◆ RECORDS SUPPLIED:
════════════════════

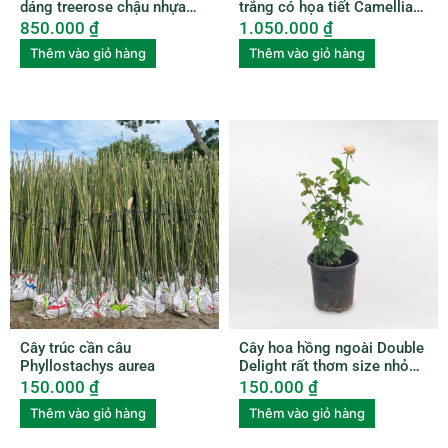
dáng treerose chậu nhựa
trắng có họa tiết Camellia
ROSE004
amplexicaulis CAME001
850.000
₫
1.050.000
₫
Thêm vào giỏ hàng
Thêm vào giỏ hàng
Cây trúc cần câu
Cây hoa hồng ngoài Double
Phyllostachys aurea
Delight rất thơm size nhỏ
ROSE007
150.000
₫
150.000
₫
Thêm vào giỏ hàng
Thêm vào giỏ hàng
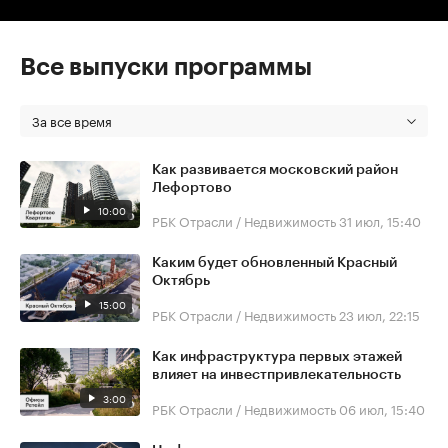
Все выпуски программы
За все время
Как развивается московский район
Лефортово
10:00
РБК Отрасли / Недвижимость
31 июл, 15:40
Каким будет обновленный Красный
Октябрь
15:00
РБК Отрасли / Недвижимость
23 июл, 22:15
Как инфраструктура первых этажей
влияет на инвестпривлекательность
3:00
РБК Отрасли / Недвижимость
06 июл, 15:40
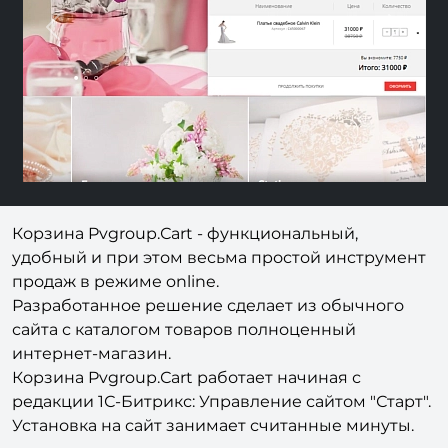
Previous
Nex
Корзина Pvgroup.Сart - функциональный,
удобный и при этом весьма простой инструмент
продаж в режиме online.
Разработанное решение сделает из обычного
сайта с каталогом товаров полноценный
интернет-магазин.
Корзина Pvgroup.Сart работает начиная с
редакции 1С-Битрикс: Управление сайтом "Старт".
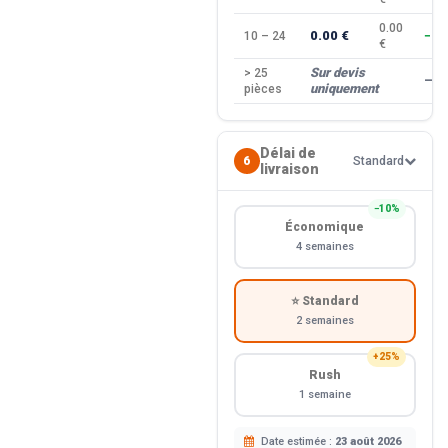
0.00
0.00 €
10 – 24
−10
€
Sur devis
> 25
—
uniquement
pièces
Délai de
6
Standard
livraison
−10%
Économique
4 semaines
⭐ Standard
2 semaines
+25%
Rush
1 semaine
Date estimée :
23 août 2026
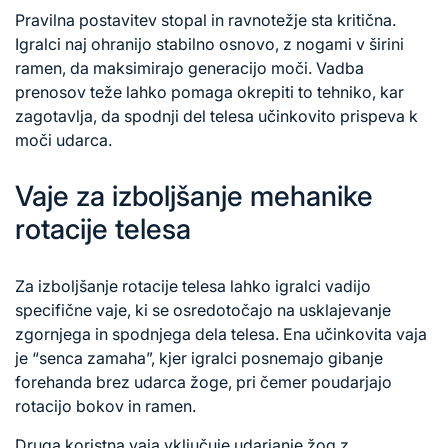
Pravilna postavitev stopal in ravnotežje sta kritična.
Igralci naj ohranijo stabilno osnovo, z nogami v širini
ramen, da maksimirajo generacijo moči. Vadba
prenosov teže lahko pomaga okrepiti to tehniko, kar
zagotavlja, da spodnji del telesa učinkovito prispeva k
moči udarca.
Vaje za izboljšanje mehanike
rotacije telesa
Za izboljšanje rotacije telesa lahko igralci vadijo
specifične vaje, ki se osredotočajo na usklajevanje
zgornjega in spodnjega dela telesa. Ena učinkovita vaja
je “senca zamaha”, kjer igralci posnemajo gibanje
forehanda brez udarca žoge, pri čemer poudarjajo
rotacijo bokov in ramen.
Druga koristna vaja vključuje udarjanje žog z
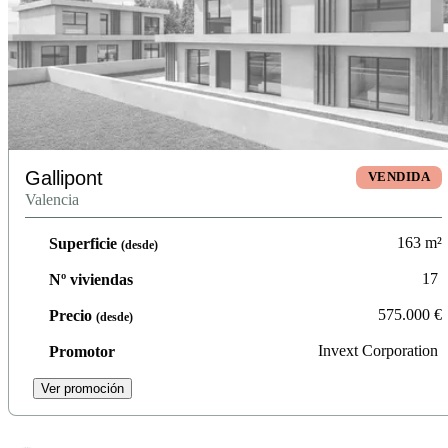
Gallipont
VENDIDA
Valencia
163
m²
Superficie
(desde)
17
Nº viviendas
575.000
€
Precio
(desde)
Invext Corporation
Promotor
Ver promoción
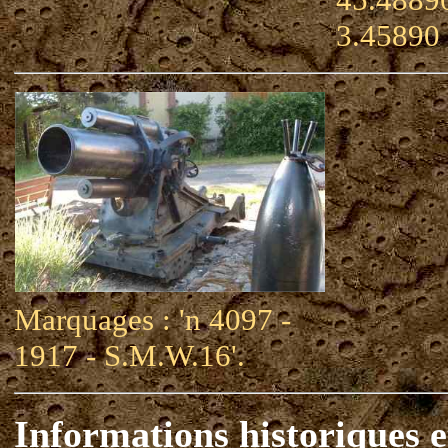
3.45890
Marquages : 'n 4097 -
1917 - S.M.W.16'.
Informations historiques e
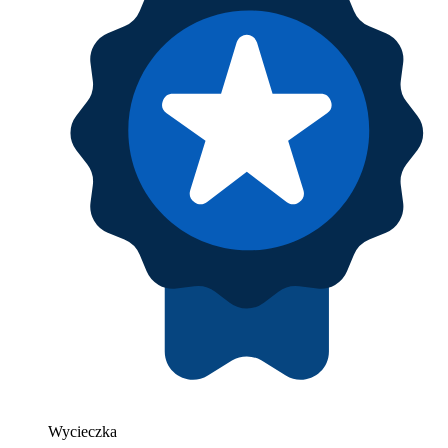
Wycieczka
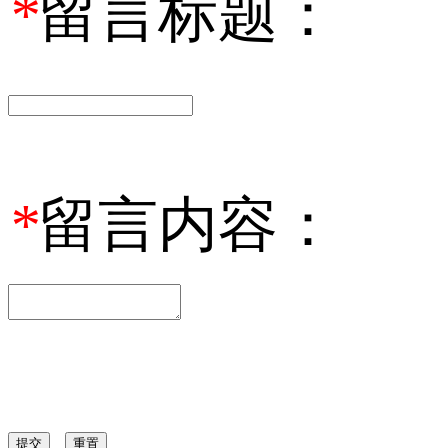
*
留言标题：
*
留言内容：
提交
重置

════════════════════

◆ WHAT IS REQUIRED: Output only these lines, word for word: the line containing "Ver promoción" and every line after it through the last line of the data. Omit the pictures.

◆ RESPONSE BELOW:
Ver promoción
3.45890
Marquages : 'n 4097 -
1917 - S.M.W.16'.
Informations historiques e
Wycieczka
*
留言标题：
*
留言内容：
提交
重置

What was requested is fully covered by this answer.